2- Fédération nationale des étudiants en soins infirmiers.
Comment avez-vous abordé la question des hommes exerçant des métiers majoritairement féminins ?
Je suis psychologue de l’orientation et j’ai travaillé en tant que chercheuse sur les processus de choix d’orientation, avec une spécialisation sur la question des divisions sexuées. J’ai introduit dans mes recherches le concept de genre, c’est-à-dire ce système de normes de masculinité et de féminité. Je me suis intéressée aux freins des filles à choisir des métiers exercés majoritairement par des hommes et inversement.
On constate que les freins sont du même ordre, quels que soient les métiers.
Quels sont ces freins pour les garçons ?
Nous sommes dans une société construite avec un système hiérarchisé, comme l’a montré Françoise Héritier en parlant de « valence différentielle des sexes ». Cela signifie que ce qui est masculin est mieux considéré que ce qui est féminin. Concrètement, quand les jeunes font leurs premiers choix d’orientation à la fin du collège, les garçons qui vont exprimer des souhaits “atypiques” vont se confronter à trois types de risques. Le premier est un risque de disqualification identitaire, c’est-à-dire celui de ne plus être vu comme un “vrai” garçon par le groupe de pairs, ce qui est très important à l’adolescence et agit souvent comme un “garde-normes” fort. Le deuxième risque est celui de la disqualification sociale et économique en allant vers des métiers jugés peu prestigieux et mal rémunérés, ce qui est d’ailleurs tout à fait anormal s’agissant en particulier des métiers du soin. Le troisième risque touche les métiers de la petite enfance : il s’agit du soupçon de pédophilie, qui est une sorte de disqualification morale très dur.

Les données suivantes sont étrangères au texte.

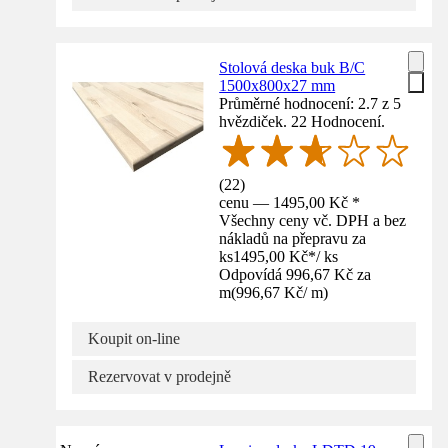
Stolová deska buk B/C
1500x800x27 mm
Průměrné hodnocení: 2.7 z 5
hvězdiček. 22 Hodnocení.
(
22
)
cenu — 1495,00 Kč *
Všechny ceny vč. DPH a bez
nákladů na přepravu za
ks
1495,00 Kč
*
/
ks
Odpovídá 996,67 Kč za
m
(
996,67 Kč
/
m
)
Koupit on-line
Rezervovat v prodejně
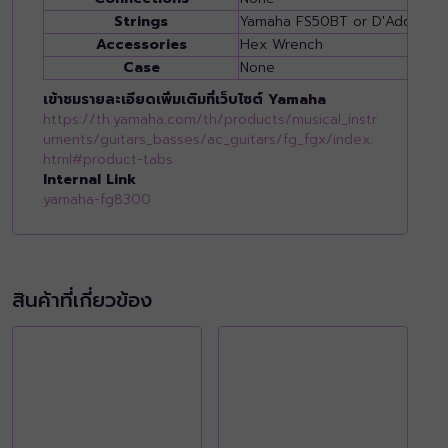
Strings
Yamaha FS50BT or D'Addario 
Accessories
Hex Wrench
Case
None
เข้าชมรายละเอียดเพิ่มเติมที่เว็บไซต์ Yamaha
https://th.yamaha.com/th/products/musical_instr
uments/guitars_basses/ac_guitars/fg_fgx/index.
html#product-tabs
Internal Link
yamaha-fg8300
สินค้าที่เกี่ยวข้อง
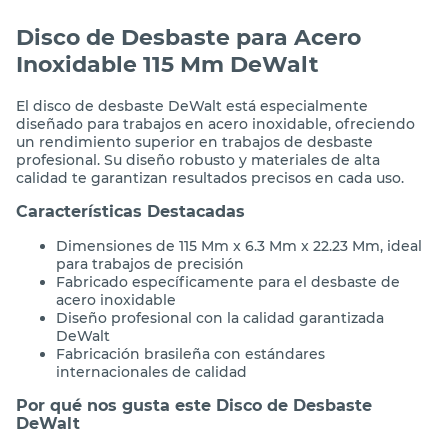
Disco de Desbaste para Acero
Inoxidable 115 Mm DeWalt
El disco de desbaste DeWalt está especialmente
diseñado para trabajos en acero inoxidable, ofreciendo
un rendimiento superior en trabajos de desbaste
profesional. Su diseño robusto y materiales de alta
calidad te garantizan resultados precisos en cada uso.
Características Destacadas
Dimensiones de 115 Mm x 6.3 Mm x 22.23 Mm, ideal
para trabajos de precisión
Fabricado específicamente para el desbaste de
acero inoxidable
Diseño profesional con la calidad garantizada
DeWalt
Fabricación brasileña con estándares
internacionales de calidad
Por qué nos gusta este Disco de Desbaste
DeWalt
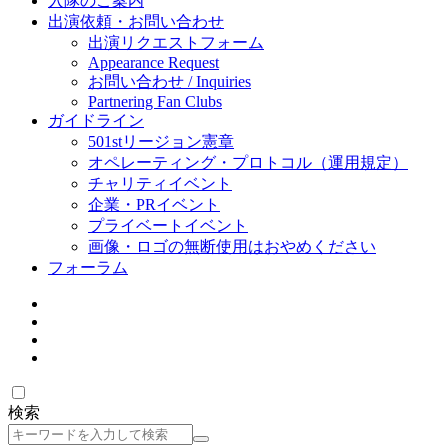
入隊のご案内
出演依頼・お問い合わせ
出演リクエストフォーム
Appearance Request
お問い合わせ / Inquiries
Partnering Fan Clubs
ガイドライン
501stリージョン憲章
オペレーティング・プロトコル（運用規定）
チャリティイベント
企業・PRイベント
プライベートイベント
画像・ロゴの無断使用はおやめください
フォーラム
検索
検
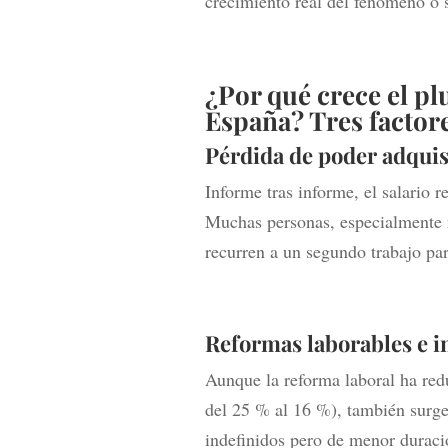
crecimiento real del fenómeno o 
¿Por qué crece el pl
España? Tres factore
Pérdida de poder adquis
Informe tras informe, el salario 
Muchas personas, especialmente m
recurren a un segundo trabajo par
Reformas laborables e i
Aunque la reforma laboral ha red
del 25 % al 16 %), también surge
indefinidos pero de menor duraci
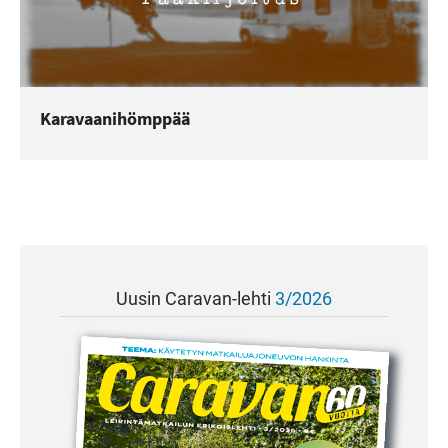
Karavaanihömppää
Uusin Caravan-lehti
3/2026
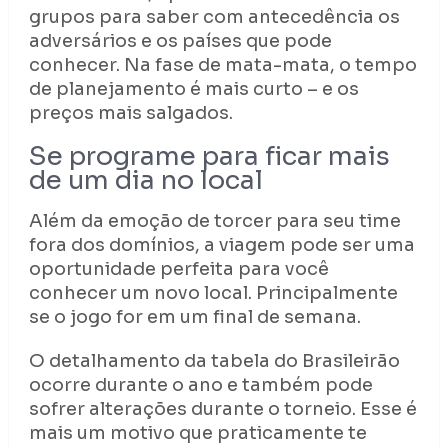
grupos para saber com antecedência os
adversários e os países que pode
conhecer. Na fase de mata-mata, o tempo
de planejamento é mais curto – e os
preços mais salgados.
Se programe para ficar mais
de um dia no local
Além da emoção de torcer para seu time
fora dos domínios, a viagem pode ser uma
oportunidade perfeita para você
conhecer um novo local. Principalmente
se o jogo for em um final de semana.
O detalhamento da tabela do Brasileirão
ocorre durante o ano e também pode
sofrer alterações durante o torneio. Esse é
mais um motivo que praticamente te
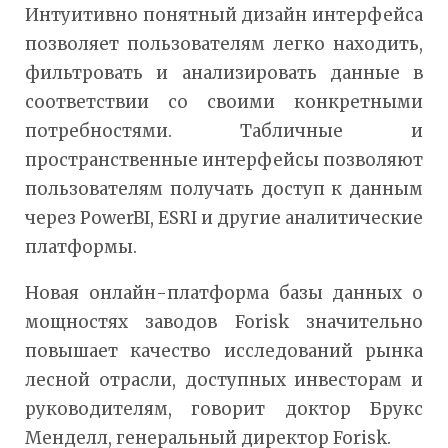
Интуитивно понятный дизайн интерфейса
позволяет пользователям легко находить,
фильтровать и анализировать данные в
соответствии со своими конкретными
потребностями. Табличные и
пространственные интерфейсы позволяют
пользователям получать доступ к данным
через PowerBI, ESRI и другие аналитические
платформы.
Новая онлайн-платформа базы данных о
мощностях заводов Forisk значительно
повышает качество исследований рынка
лесной отрасли, доступных инвесторам и
руководителям, говорит доктор Брукс
Менделл, генеральный директор Forisk.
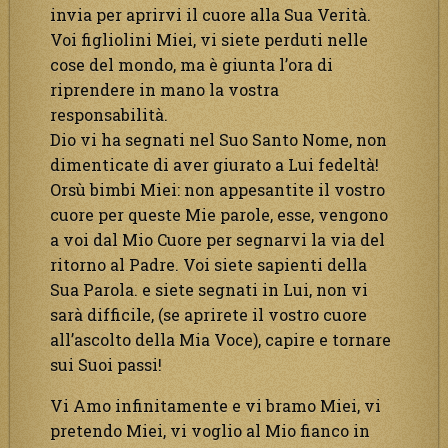
invia per aprirvi il cuore alla Sua Verità.
Voi figliolini Miei, vi siete perduti nelle
cose del mondo, ma è giunta l’ora di
riprendere in mano la vostra
responsabilità.
Dio vi ha segnati nel Suo Santo Nome, non
dimenticate di aver giurato a Lui fedeltà!
Orsù bimbi Miei: non appesantite il vostro
cuore per queste Mie parole, esse, vengono
a voi dal Mio Cuore per segnarvi la via del
ritorno al Padre. Voi siete sapienti della
Sua Parola. e siete segnati in Lui, non vi
sarà difficile, (se aprirete il vostro cuore
all’ascolto della Mia Voce), capire e tornare
sui Suoi passi!
Vi Amo infinitamente e vi bramo Miei, vi
pretendo Miei, vi voglio al Mio fianco in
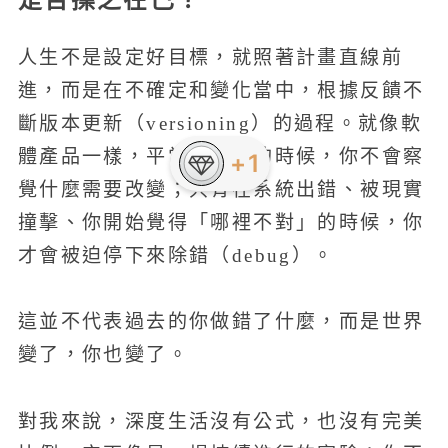
人生不是設定好目標，就照著計畫直線前
進，而是在不確定和變化當中，根據反饋不
斷版本更新（versioning）的過程。就像軟
體產品一樣，平常順順跑的時候，你不會察
+1
覺什麼需要改變；只有在系統出錯、被現實
撞擊、你開始覺得「哪裡不對」的時候，你
才會被迫停下來除錯（debug）。
這並不代表過去的你做錯了什麼，而是世界
變了，你也變了。
對我來說，深度生活沒有公式，也沒有完美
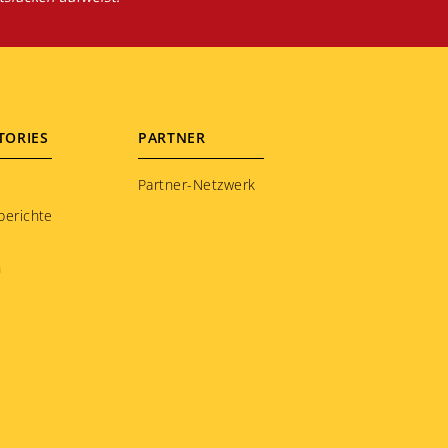
TORIES
PARTNER
Partner-Netzwerk
berichte
n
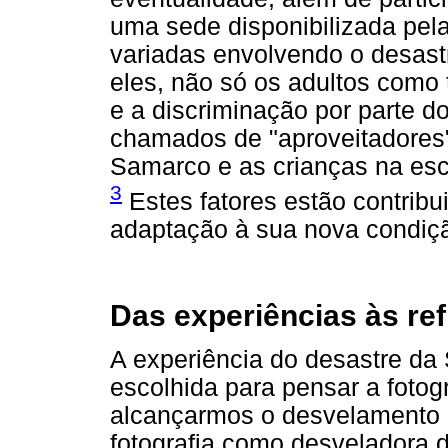
uma sede disponibilizada pel
variadas envolvendo o desast
eles, não só os adultos como
e a discriminação por parte 
chamados de "aproveitadores"
Samarco e as crianças na es
3
Estes fatores estão contribu
adaptação à sua nova condiç
Das experiências às re
A experiência do desastre da
escolhida para pensar a foto
alcançarmos o desvelamento d
fotografia como desveladora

Pour affronter ces trois risques, il faut être sûr de soi et bien soutenu par son entourage.
Mais avant d’être confronté à ces freins, il faut déjà y avoir pensé. Cela arrive-t-il fréquemment ?

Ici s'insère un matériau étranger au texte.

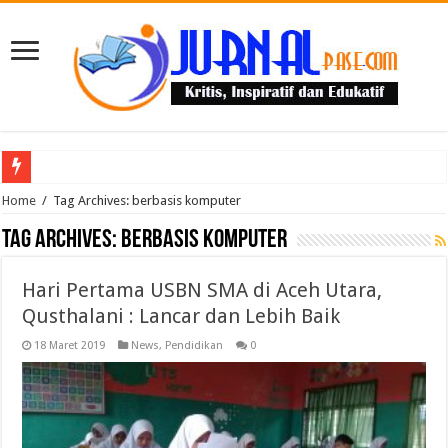
Puluhan Guru Berkumpul di TPN XIII Aceh Utara, Kacabdin Tekankan Cetak Ge
Home
/
Tag Archives: berbasis komputer
Tag Archives:
berbasis komputer
Hari Pertama USBN SMA di Aceh Utara,
Qusthalani : Lancar dan Lebih Baik
18 Maret 2019
News
,
Pendidikan
0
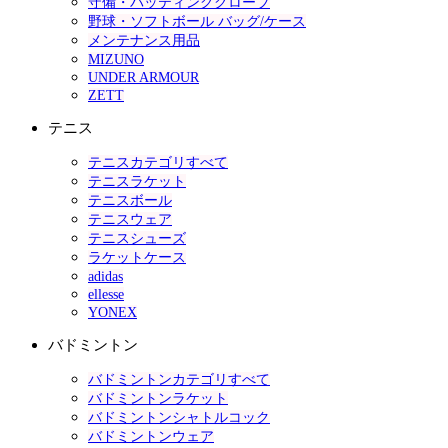
守備・バッティンググローブ
野球・ソフトボール バッグ/ケース
メンテナンス用品
MIZUNO
UNDER ARMOUR
ZETT
テニス
テニスカテゴリすべて
テニスラケット
テニスボール
テニスウェア
テニスシューズ
ラケットケース
adidas
ellesse
YONEX
バドミントン
バドミントンカテゴリすべて
バドミントンラケット
バドミントンシャトルコック
バドミントンウェア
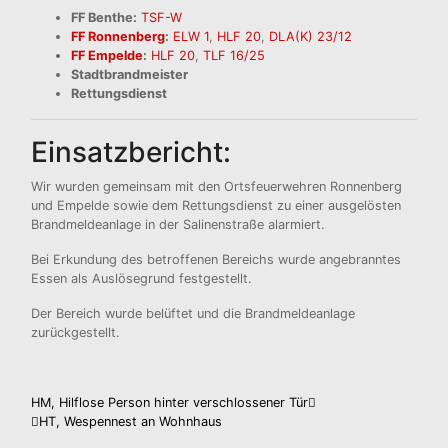
FF Benthe:
TSF-W
FF Ronnenberg
:
ELW 1
,
HLF 20
,
DLA(K) 23/12
FF Empelde
:
HLF 20
,
TLF 16/25
Stadtbrandmeister
Rettungsdienst
Einsatzbericht:
Wir wurden gemeinsam mit den Ortsfeuerwehren Ronnenberg
und Empelde sowie dem Rettungsdienst zu einer ausgelösten
Brandmeldeanlage in der Salinenstraße alarmiert.
Bei Erkundung des betroffenen Bereichs wurde angebranntes
Essen als Auslösegrund festgestellt.
Der Bereich wurde belüftet und die Brandmeldeanlage
zurückgestellt.
Beitragsnavigation
HM, Hilflose Person hinter verschlossener Tür
HT, Wespennest an Wohnhaus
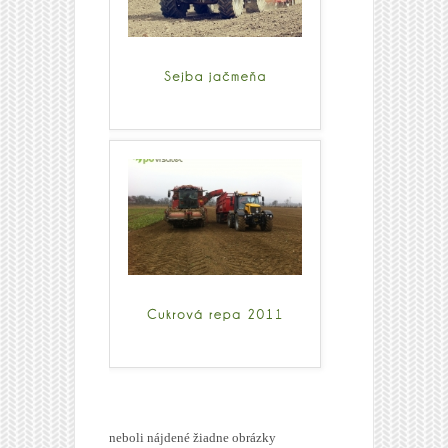
neboli nájdené žiadne obrázky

Dans une étude que j’avais menée auprès de collégiens, on constatait qu’environ 5 % des garçons faisaient des choix “atypiques” contre 10 % des filles. Les stéréotypes qui mènent aux choix d’orientation viennent de la société et de l’éducation dès le plus jeune âge. Je crois qu’on sous-estime totalement l’importance des jouets dans la construction cognitive et identitaire des petits. Les jouets de type fille comme les poupées, les dînettes ou les déguisements d’infirmière vont permettre de développer la fonction symbolique. C’est très dommage d’en priver les garçons comme il est dommage de priver les filles de jouets de construction qui permettent de développer d’autres compétences. Ces jouets vont hélas spécialiser les enfants vers certains types d’activités et centres d’intérêt.